Johannes Hahn: Turkey's EU ambitions complicated by row over Armenia Genocide
Turkey's backlash against European countries that call Ottoman Turks' 1915 massacre of Armenians genocide will complicate Ankara's ambitions to join the European Union, the commissioner in charge of EU enlargement told a newspaper on Thursday, Reuters reported.
Turkey denies that the killing of up to 1.5 million Armenians in what is now Turkey, at the height of World War One, constitutes genocide and relations with Armenia are still blighted by the dispute.
Turkey has also rebuked EU members including Germany and Austria whose parliaments used the word in resolutions marking the 100th anniversary of the event this month.
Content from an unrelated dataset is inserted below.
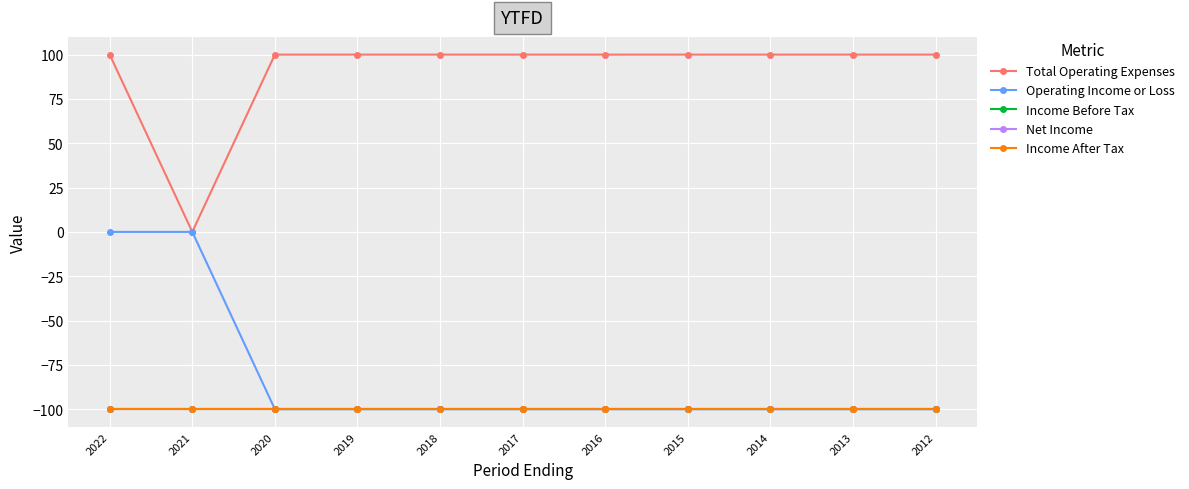

Is this an area chart (filled region under the line)?

No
Commissioner Johannes Hahn told Austrian newspaper Der Standard that Ankara's "very harsh" reaction should be seen in the context of elections coming up in June.
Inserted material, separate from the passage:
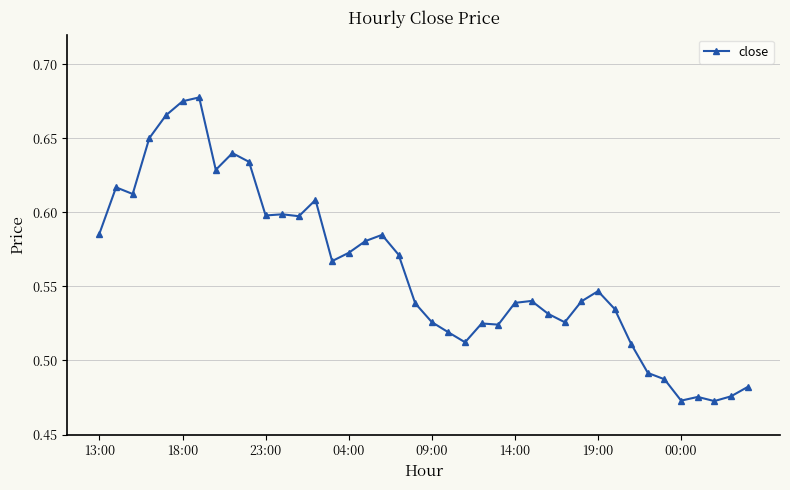

Count the values in the range 0 to 1.

40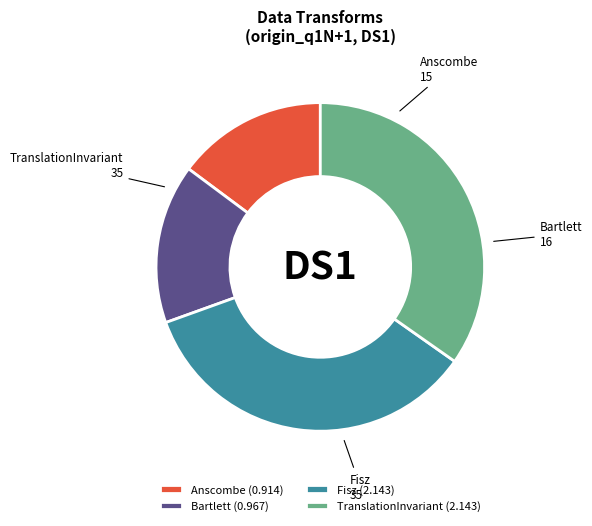

Approximately how many times larger is the value at Anscombe compared to TranslationInvariant?

0.4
"This may be quite popular in parts of the country and among certain parts of the population. But what worries me are the long-term consequences," he was quoted as saying in an interview.
"The seeds of an anti-European and anti-Western stance are thus sown, which from today's perspective makes a future (EU) entry very difficult."
The European Parliament this month also backed a motion that called the massacre genocide, days after Pope Francis provoked fury in Turkey by using the same term.